The first act of the movie was rather slow and really didn’t interest me. As soon as the alien starts to attack, that’s when the movie started to really get my attention, that’s when the film really picked up. Most of the movie is fairly predictable, with the exception with something that happens at the end of the first act and the ending of the film, you can just tell what’s going to happen, though a lot of that has to do with the fact that we’ve seen so many of these types of movies, so we can usually tell what direction it’s going in. The film is quite effective with its scares (I’ll go into more detail later on). Overall the execution of this story is what makes this movie work so well.

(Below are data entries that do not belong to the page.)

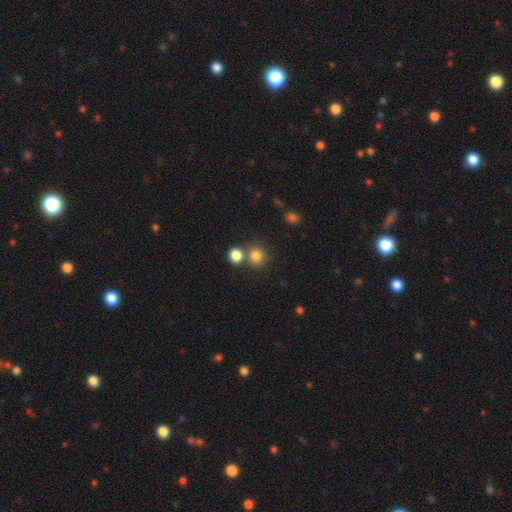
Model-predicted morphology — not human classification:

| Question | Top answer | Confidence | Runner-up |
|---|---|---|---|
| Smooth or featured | smooth | 81% | star or artifact (13%) |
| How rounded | round | 86% | in between (13%) |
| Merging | none | 64% | merger (24%) |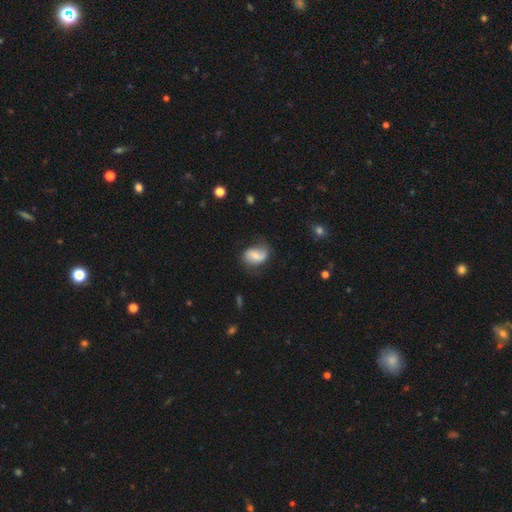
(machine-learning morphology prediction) Smooth or featured: featured or disk — 48% (smooth — 44%)
Merging: none — 55% (minor disturbance — 30%)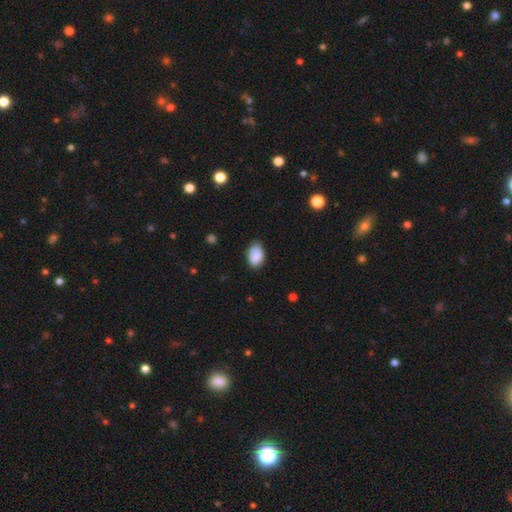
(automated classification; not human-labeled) This appears to be a smooth galaxy with no disk features (89%) that is in between round and cigar-shaped (88%). Merging: none (75%).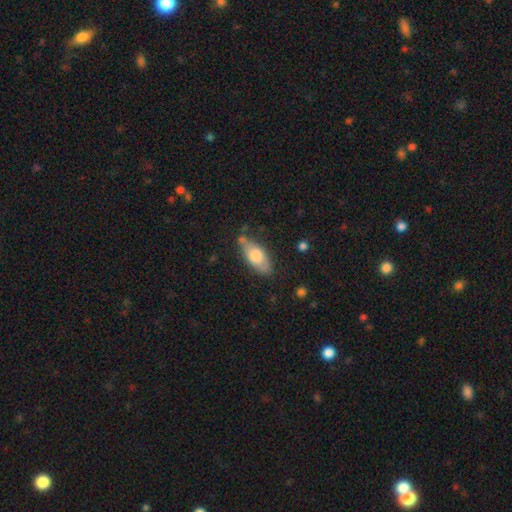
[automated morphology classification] Q: Smooth or featured?
A: smooth (70%); runner-up: featured or disk (24%)
Q: How rounded?
A: in between (83%); runner-up: cigar-shaped (14%)
Q: Merging?
A: none (71%); runner-up: minor disturbance (20%)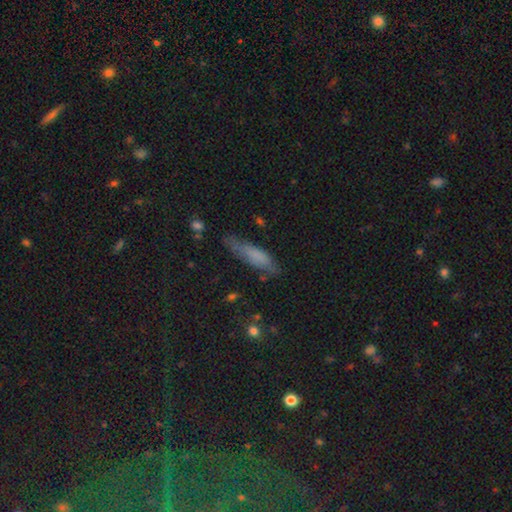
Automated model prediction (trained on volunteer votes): Q: Smooth or featured?
A: smooth (67%); runner-up: featured or disk (23%)
Q: How rounded?
A: cigar-shaped (70%); runner-up: in between (28%)
Q: Merging?
A: none (61%); runner-up: minor disturbance (28%)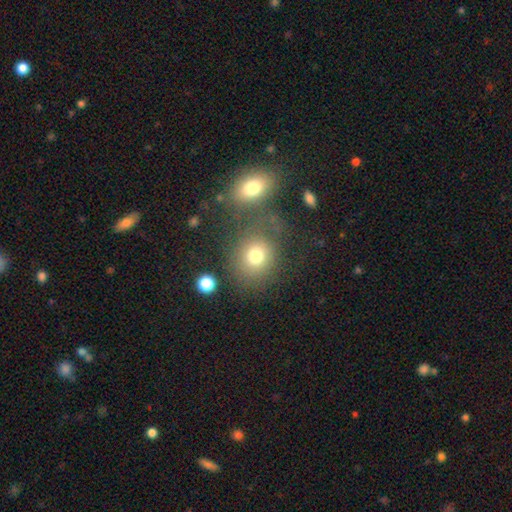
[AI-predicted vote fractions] Overall: smooth (75%). How rounded: round (75%). Merging: none (62%).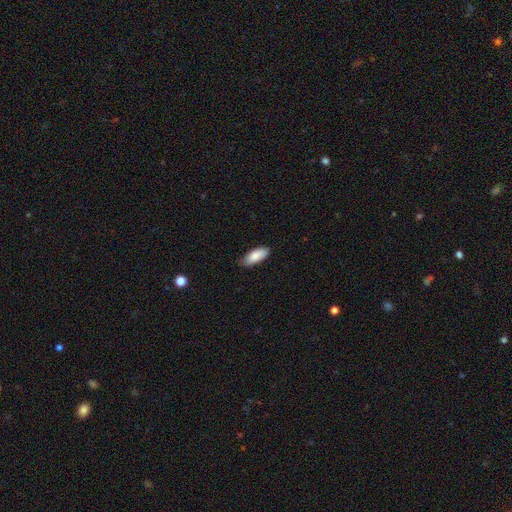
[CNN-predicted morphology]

This movie has a small but talented cast with Jake Gyllenhaal, Rebecca Ferguson, Ryan Reynolds, Hiroyuki Sanada, Ariyon Bakare and Olga Dihovichnaya. The characters they play aren’t really that interesting and due to the writing, there’s not much reason to care about them, aside from the fact that they are characters who are stuck in this situation. But the actors do a great job in their roles despite the lack of development in their characters.

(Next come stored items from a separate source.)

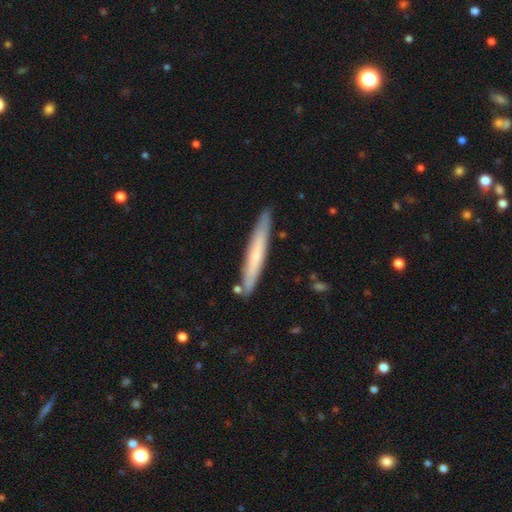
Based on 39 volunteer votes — Volunteers were most divided on "smooth or featured": smooth: 64%, featured or disk: 28%, star or artifact: 8%. More confident: how rounded — cigar-shaped (96%); merging — none (92%).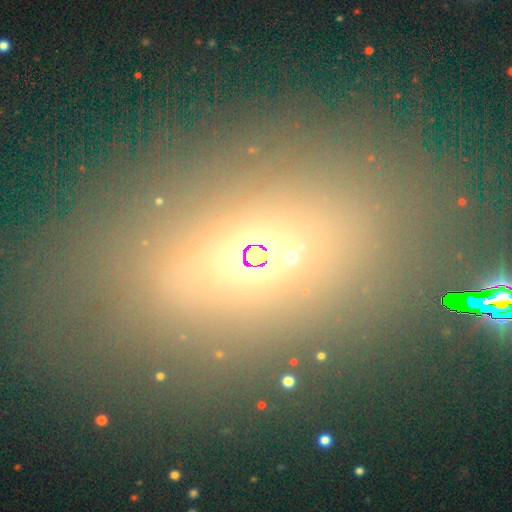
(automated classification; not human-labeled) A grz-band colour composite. It shows a smooth galaxy with no disk features (52%) that is in between round and cigar-shaped (69%). Merging: none (79%).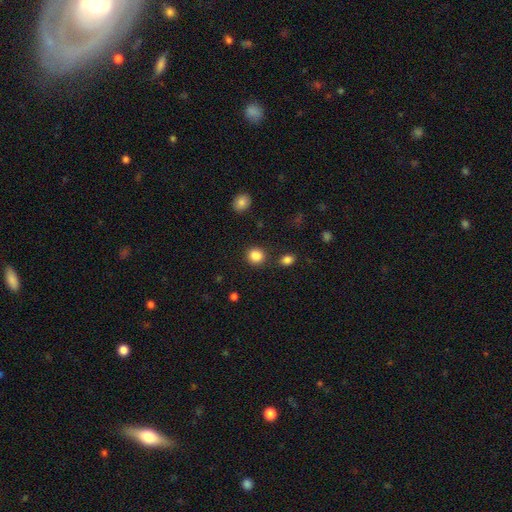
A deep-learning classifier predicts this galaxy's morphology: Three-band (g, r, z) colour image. It shows a smooth galaxy with no disk features (87%) that is round (83%). Merging: none (84%).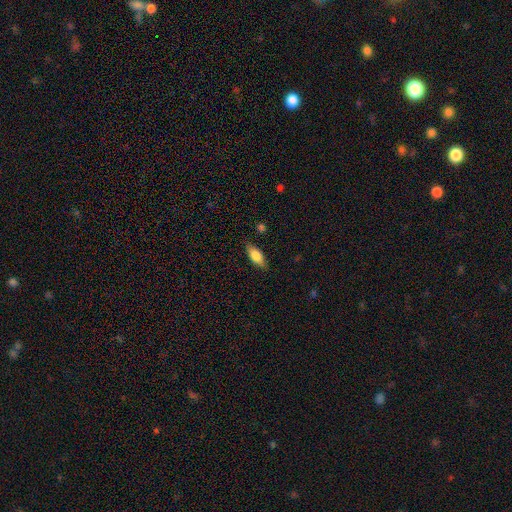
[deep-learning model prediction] Smooth or featured? Predicted: smooth (p=0.74). How rounded? Predicted: in between (p=0.80). Merging? Predicted: none (p=0.84).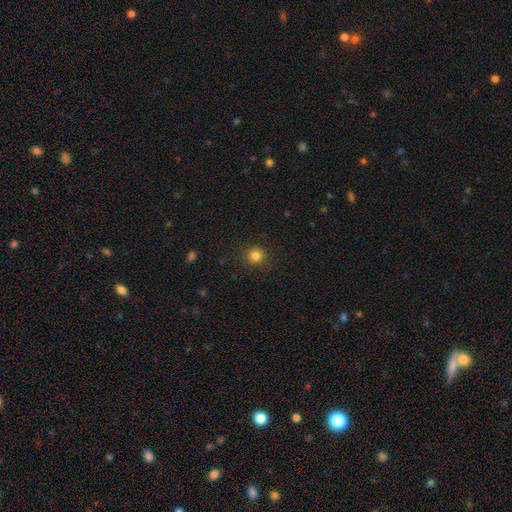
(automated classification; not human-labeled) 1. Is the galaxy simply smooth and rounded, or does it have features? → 83% smooth, 13% star or artifact, 4% featured or disk.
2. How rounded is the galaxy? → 93% round, 6% in between, 1% cigar-shaped.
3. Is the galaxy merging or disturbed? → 90% none, 6% minor disturbance, 2% major disturbance, 1% merger.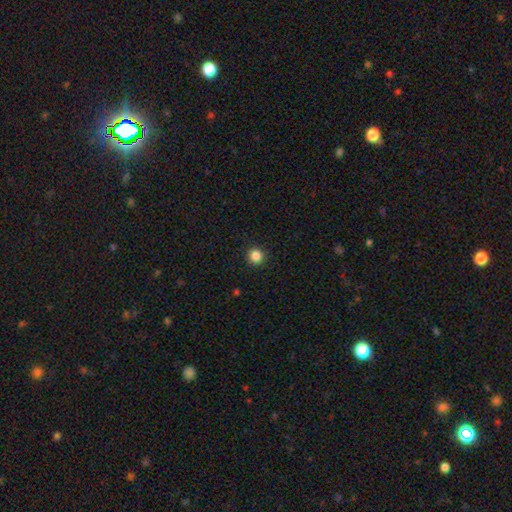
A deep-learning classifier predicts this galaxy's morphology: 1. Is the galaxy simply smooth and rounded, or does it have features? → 85% smooth, 11% star or artifact, 3% featured or disk.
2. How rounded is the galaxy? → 94% round, 6% in between, 1% cigar-shaped.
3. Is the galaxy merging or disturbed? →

This film is directed by Daniel Espinosa who has directed some movies which I haven’t seen but I’ve heard are ‘okay’ (Safe House, Child 44). I will say that with Life he did a really good job. This film is shot well, the CGI is used quite effectively. Direction-wise, the only issue I had was early in the movie, there is an unnecessary long take shot. These can be quite impressive but it wasn’t really needed at that moment, and it’s not even like the film featured these types of shots throughout, it was a one-off, and wasn’t needed. That’s really it though. This film handles its tension quite well, while the film does have it’s jumpscares, it wasn’t the majority of the scares, and the jumpscares never really felt forced or obnoxious. I found the most effective scares came from the alien itself. The alien itself is quite effective, the way it moved, the way it looked, the movie made it seem like an unstoppable and terrifying force. Plus, we don’t exactly know exactly what it is, the unknown element really helped with the horror.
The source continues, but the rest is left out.